[Entries taken from a collection]

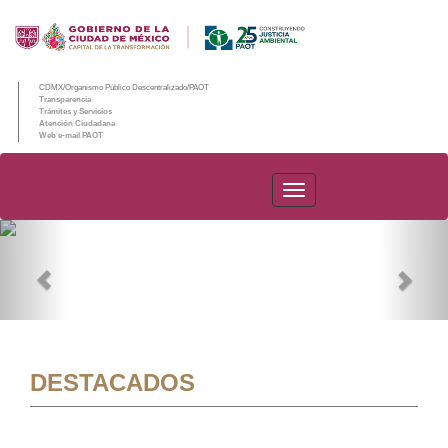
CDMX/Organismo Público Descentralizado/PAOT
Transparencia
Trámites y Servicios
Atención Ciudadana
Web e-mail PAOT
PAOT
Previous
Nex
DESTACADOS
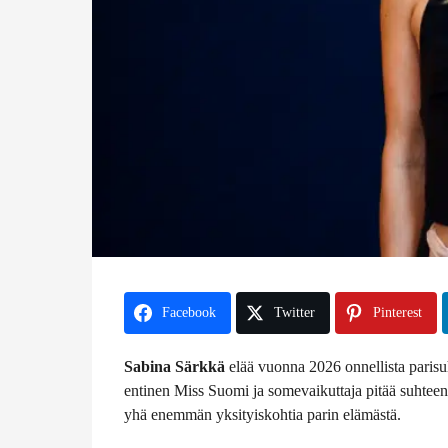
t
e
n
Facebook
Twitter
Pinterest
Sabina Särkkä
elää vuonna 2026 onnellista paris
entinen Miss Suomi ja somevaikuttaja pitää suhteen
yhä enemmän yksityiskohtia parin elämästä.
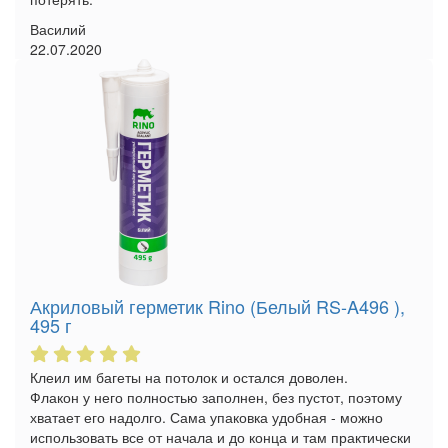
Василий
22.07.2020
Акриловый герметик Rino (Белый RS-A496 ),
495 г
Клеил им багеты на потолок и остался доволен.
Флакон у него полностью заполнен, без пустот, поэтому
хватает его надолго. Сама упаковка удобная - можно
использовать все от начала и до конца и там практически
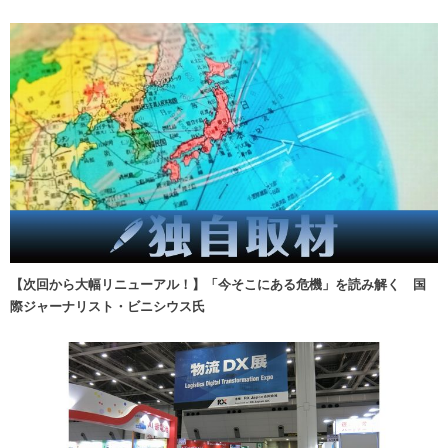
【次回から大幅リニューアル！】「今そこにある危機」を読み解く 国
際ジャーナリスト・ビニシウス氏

---

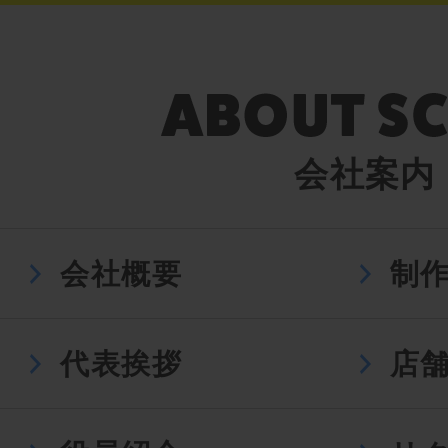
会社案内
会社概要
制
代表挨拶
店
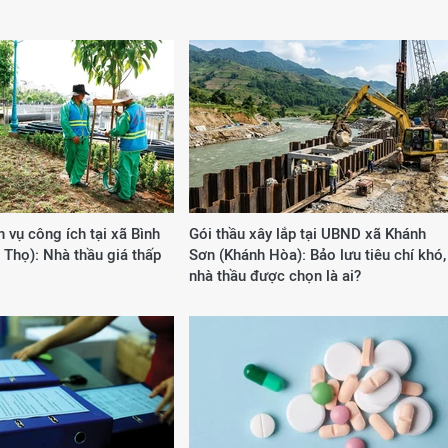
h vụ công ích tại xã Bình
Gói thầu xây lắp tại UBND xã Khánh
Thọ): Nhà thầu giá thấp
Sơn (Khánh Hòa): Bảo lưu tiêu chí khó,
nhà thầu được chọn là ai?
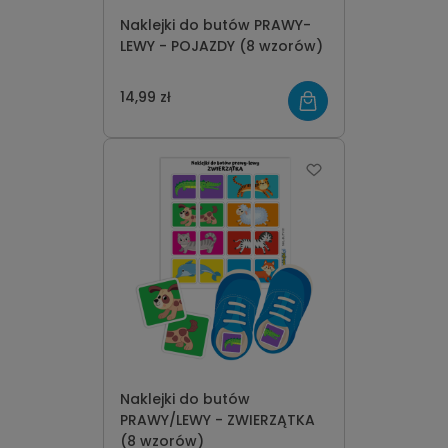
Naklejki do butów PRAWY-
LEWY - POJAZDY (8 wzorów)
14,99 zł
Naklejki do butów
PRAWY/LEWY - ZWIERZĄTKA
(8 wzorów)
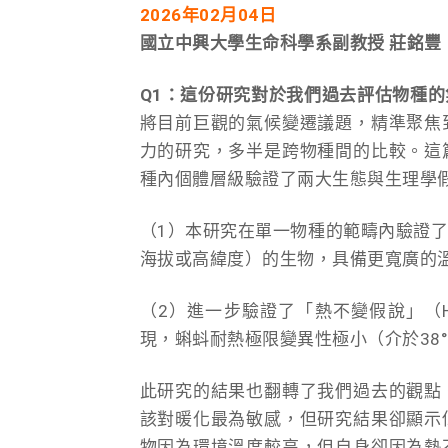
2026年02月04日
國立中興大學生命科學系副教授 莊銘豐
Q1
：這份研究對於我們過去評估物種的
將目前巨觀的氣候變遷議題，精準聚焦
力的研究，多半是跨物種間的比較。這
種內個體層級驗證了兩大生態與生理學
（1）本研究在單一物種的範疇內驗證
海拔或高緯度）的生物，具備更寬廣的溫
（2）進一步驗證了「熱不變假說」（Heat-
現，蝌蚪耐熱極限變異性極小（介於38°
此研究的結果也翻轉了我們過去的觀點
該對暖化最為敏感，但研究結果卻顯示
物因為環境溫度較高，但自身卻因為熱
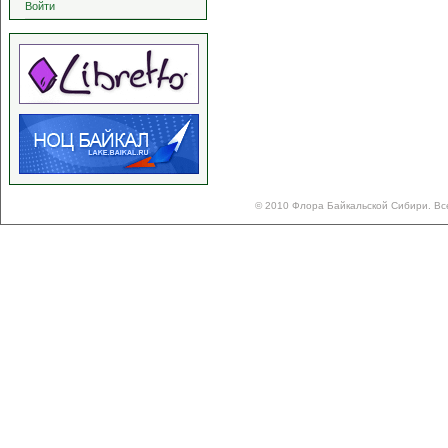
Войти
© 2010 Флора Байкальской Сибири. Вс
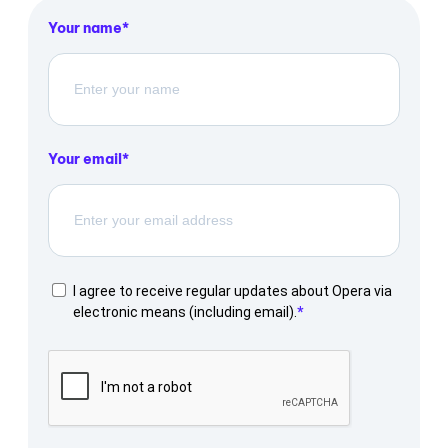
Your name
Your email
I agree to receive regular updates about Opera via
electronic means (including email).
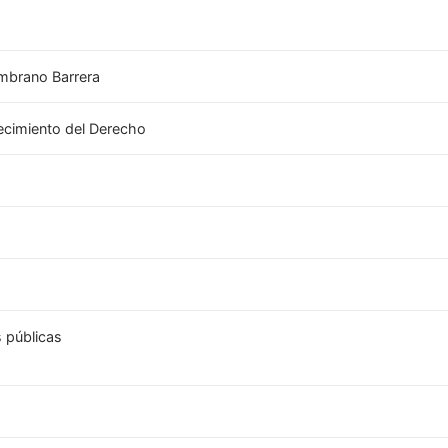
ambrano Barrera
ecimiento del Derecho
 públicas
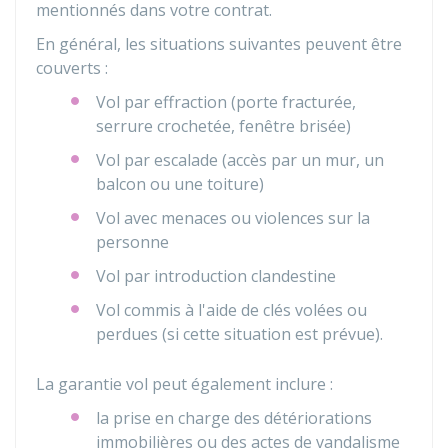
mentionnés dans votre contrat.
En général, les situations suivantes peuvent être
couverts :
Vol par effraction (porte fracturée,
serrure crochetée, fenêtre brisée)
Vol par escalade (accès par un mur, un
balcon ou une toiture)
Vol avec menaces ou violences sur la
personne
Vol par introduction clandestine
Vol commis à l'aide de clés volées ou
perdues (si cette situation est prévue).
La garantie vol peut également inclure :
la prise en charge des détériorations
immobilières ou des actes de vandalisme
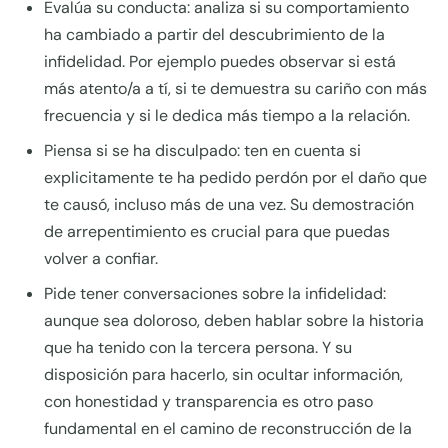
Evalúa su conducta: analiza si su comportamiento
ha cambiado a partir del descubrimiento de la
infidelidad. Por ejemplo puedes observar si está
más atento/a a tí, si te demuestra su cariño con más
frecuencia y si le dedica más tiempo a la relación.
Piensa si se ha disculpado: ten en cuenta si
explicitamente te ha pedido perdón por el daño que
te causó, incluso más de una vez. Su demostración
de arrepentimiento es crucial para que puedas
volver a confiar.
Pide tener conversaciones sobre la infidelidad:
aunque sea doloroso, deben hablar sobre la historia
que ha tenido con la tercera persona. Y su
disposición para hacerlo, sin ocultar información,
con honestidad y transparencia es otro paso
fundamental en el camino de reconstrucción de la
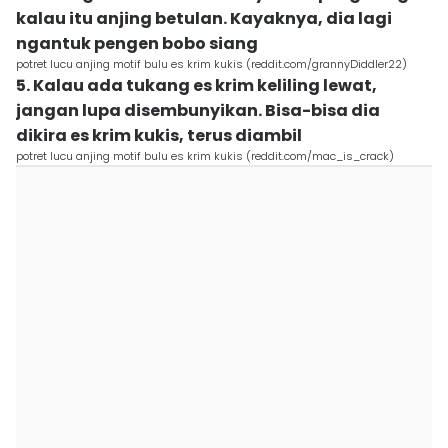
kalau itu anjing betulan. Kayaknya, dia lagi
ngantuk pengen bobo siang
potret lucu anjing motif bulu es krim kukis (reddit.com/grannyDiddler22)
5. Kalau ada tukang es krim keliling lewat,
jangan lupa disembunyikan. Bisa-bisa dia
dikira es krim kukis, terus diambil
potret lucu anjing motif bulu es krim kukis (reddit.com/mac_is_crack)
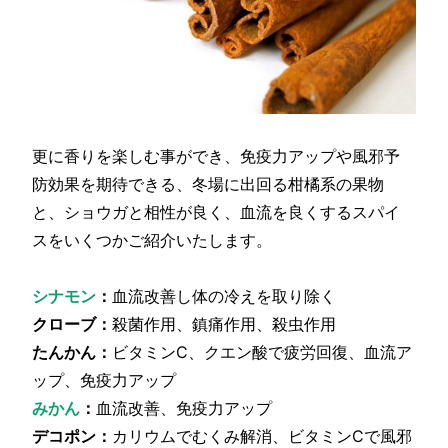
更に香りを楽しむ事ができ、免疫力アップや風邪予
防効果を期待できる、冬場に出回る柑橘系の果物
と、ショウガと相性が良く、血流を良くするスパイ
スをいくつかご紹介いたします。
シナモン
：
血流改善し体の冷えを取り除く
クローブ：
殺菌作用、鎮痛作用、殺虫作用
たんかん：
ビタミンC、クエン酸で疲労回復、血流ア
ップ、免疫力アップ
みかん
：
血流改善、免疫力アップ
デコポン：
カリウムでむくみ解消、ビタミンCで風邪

**ABOUT THIS TASK**
Among the entries above, find the line with "h vụ công ích tại xã Bình" and repeat exactly from there through the line with "力的研究，多半是跨物種間的比較。這", leaving out the pictures.

**COMPLETED EXERCISE**
h vụ công ích tại xã Bình
Gói thầu xây lắp tại UBND xã Khánh
Thọ): Nhà thầu giá thấp
Sơn (Khánh Hòa): Bảo lưu tiêu chí khó,
nhà thầu được chọn là ai?
Naklejki do butów PRAWY-
LEWY - POJAZDY (8 wzorów)
14,99 zł
Naklejki do butów
PRAWY/LEWY - ZWIERZĄTKA
(8 wzorów)
2026年02月04日
國立中興大學生命科學系副教授 莊銘豐
Q1
：這份研究對於我們過去評估物種的
將目前巨觀的氣候變遷議題，精準聚焦
力的研究，多半是跨物種間的比較。這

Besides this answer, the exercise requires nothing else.